ACTION ITEM »
Copy every one of the lines below word for word, leaving the pictures out of your answer.

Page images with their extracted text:
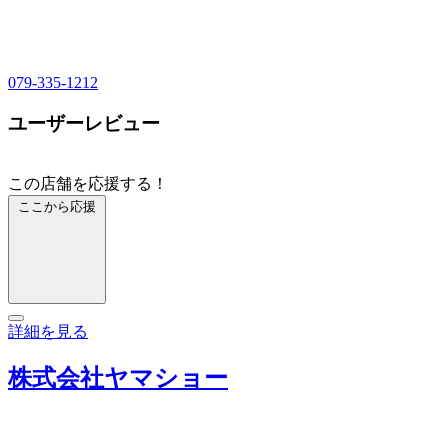
079-335-1212
ユーザーレビュー
この店舗を応援する！
ここから応援
詳細を見る
株式会社ヤマショー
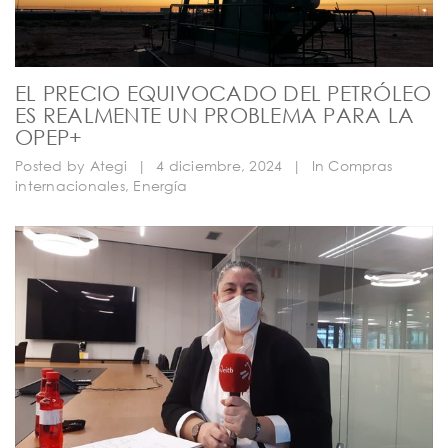
EL PRECIO EQUIVOCADO DEL PETRÓLEO
ES REALMENTE UN PROBLEMA PARA LA
OPEP+
Posted by
Ategi
|
4 diciembre, 2024
|
In
Compras
internacionales
,
Energía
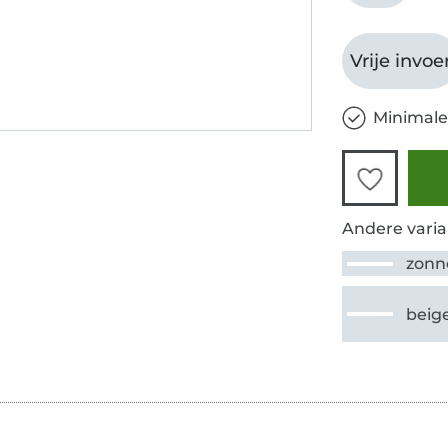
Vrije invoe
Minimale
Andere varia
zonn
beig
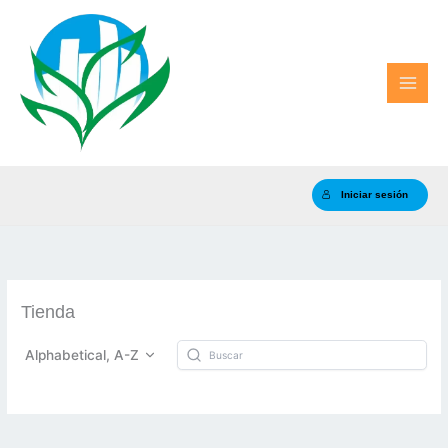
Ir
al
contenido
Iniciar sesión
Tienda
Alphabetical, A-Z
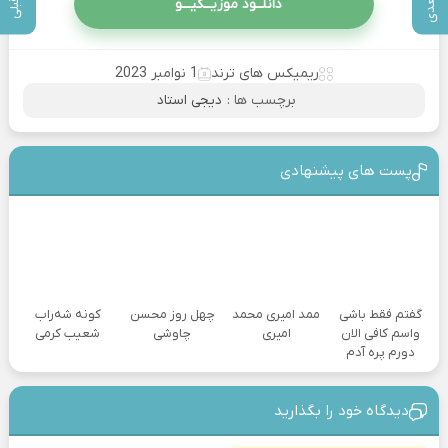
دانلــود موزیــکیـــو
ریمیکس های ترند
1 نوامبر 2023
برچسب ها :
دیجی استاد
پست های پیشنهادی
گفتم فقط باشی
ممد امیری محمد
چهل روز محسن
کونه شه‌راب
واسم کافی الان
امیری
چاوشی
شعیب کرمی
دورم پره آدم
دیدگاه خود را بگذارید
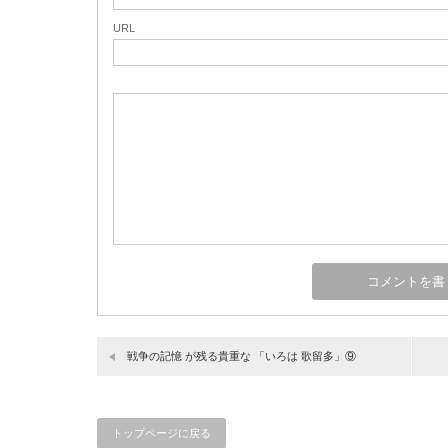
URL
戦争の記憶 が残る貴重な 「いろは 歌留多」⑨
トップページに戻る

THE ANSWER »
079-335-1212
ユーザーレビュー
この店舗を応援する！
ここから応援
詳細を見る
株式会社ヤマショー
EL PRECIO EQUIVOCADO DEL PETRÓLEO
ES REALMENTE UN PROBLEMA PARA LA
OPEP+
Posted by
Ategi
|
4 diciembre, 2024
|
In
Compras
internacionales
,
Energía
Vrije invoe
Minimale
Andere varia
zonn
beig
Ir
al
contenido
Iniciar sesión
Tienda
Alphabetical, A-Z
دانلــود موزیــکیـــو
ریمیکس های ترند
1 نوامبر 2023
برچسب ها :
دیجی استاد
پست های پیشنهادی
گفتم فقط باشی
ممد امیری محمد
چهل روز محسن
کونه شه‌راب
واسم کافی الان
امیری
چاوشی
شعیب کرمی
دورم پره آدم
دیدگاه خود را بگذارید
URL
戦争の記憶 が残る貴重な 「いろは 歌留多」⑨
トップページに戻る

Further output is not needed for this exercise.